Bu sefer girdiğin sarmalda “Başka bir yol, başka bir seçim mümkün!” dediğin yerde.
Yaşamı otomatik pilottan yaşayan zihninin sıralı düşüncelerinin arasına bir boşluk koyarak.
Hep ifade edememekten yakınırken bir an yavaşlayıp, belki içindeki öfkeyi , acıyı, hüznü ya da aşkı haykırmak!
Kaybetmekten korktuğun ilişkilerinle, terk edilmekten korktuğun insanlara rağmen onlarla birlikte içindeki kaynağı akıtmak.
Değiştiğini zannetttiğin ya da bunun için didindiğin kısır döngülerinle barışarak.
Durup bir an belki sadece hissederek,
Orada kalarak,
Ve belki bu sefer hissettiğini ifade edip, ihtiyacını dile getirerek.
Bu sefer yeni bir güne başlarken ne istemediğinden öte ne istediğini söyleyerek..

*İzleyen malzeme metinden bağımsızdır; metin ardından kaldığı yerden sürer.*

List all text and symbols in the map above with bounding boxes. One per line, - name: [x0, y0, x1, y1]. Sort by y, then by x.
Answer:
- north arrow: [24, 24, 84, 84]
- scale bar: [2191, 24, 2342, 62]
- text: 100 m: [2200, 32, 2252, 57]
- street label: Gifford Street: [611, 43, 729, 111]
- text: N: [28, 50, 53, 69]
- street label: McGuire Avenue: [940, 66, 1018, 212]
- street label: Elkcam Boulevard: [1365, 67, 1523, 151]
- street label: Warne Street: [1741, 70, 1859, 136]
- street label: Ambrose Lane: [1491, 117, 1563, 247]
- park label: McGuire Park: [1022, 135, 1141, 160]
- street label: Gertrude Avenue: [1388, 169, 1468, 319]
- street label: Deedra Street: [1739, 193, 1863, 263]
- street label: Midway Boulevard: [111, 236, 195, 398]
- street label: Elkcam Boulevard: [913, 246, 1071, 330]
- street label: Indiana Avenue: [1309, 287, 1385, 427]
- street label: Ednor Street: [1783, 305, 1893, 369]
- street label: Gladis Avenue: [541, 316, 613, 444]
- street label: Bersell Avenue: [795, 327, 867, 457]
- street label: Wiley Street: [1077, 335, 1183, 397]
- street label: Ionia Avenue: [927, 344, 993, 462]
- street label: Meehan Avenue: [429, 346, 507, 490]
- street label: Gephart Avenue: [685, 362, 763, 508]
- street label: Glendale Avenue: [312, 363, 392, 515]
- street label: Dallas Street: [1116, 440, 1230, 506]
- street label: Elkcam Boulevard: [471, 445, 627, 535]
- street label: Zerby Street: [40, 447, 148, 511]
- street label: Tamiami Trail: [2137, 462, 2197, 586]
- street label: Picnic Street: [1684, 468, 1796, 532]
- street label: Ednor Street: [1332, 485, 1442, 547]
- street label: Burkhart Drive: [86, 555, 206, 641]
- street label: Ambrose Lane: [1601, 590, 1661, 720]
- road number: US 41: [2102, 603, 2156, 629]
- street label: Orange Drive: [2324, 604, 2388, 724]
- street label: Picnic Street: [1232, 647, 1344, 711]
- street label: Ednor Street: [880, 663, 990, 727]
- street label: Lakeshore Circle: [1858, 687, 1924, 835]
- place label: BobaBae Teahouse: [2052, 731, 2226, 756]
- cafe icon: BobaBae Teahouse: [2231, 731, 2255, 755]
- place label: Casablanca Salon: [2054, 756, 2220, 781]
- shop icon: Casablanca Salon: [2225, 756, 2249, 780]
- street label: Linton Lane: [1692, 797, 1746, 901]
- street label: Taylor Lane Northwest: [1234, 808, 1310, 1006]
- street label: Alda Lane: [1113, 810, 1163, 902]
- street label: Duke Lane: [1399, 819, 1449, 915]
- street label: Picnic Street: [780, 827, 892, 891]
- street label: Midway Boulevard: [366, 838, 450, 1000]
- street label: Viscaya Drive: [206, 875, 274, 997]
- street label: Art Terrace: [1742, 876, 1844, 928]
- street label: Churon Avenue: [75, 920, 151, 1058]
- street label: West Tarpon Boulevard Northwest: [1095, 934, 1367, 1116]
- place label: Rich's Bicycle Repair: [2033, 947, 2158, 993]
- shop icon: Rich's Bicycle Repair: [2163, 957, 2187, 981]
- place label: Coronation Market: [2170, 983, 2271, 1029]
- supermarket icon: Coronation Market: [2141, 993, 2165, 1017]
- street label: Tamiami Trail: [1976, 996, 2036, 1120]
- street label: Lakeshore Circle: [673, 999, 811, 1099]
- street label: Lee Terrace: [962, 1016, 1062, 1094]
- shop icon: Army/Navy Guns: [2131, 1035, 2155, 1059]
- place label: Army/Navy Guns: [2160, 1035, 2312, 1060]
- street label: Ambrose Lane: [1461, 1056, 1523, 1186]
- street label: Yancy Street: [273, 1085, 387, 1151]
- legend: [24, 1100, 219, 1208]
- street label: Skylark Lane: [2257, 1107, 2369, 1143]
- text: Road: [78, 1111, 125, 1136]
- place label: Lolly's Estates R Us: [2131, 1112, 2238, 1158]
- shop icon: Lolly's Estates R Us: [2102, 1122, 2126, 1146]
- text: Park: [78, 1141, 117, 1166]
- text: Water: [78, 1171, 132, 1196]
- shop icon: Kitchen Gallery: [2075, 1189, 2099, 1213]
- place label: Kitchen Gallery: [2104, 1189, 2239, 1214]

Değişimi arzulamak yerine değişimi seçenin kendisi olmak.
“Nereden biliyorsun hayatının altının üstünden daha iyi olmayacağını “ diyen
Şems’i duyup, hayatının üstündeki eylemleri altına taşımayarak, asıl değişimi başlatabilirsin.
Değişmeyen tek şey varsa o da düşüncelerinin, duygularının, eylemde olanın ötesinde de sensin!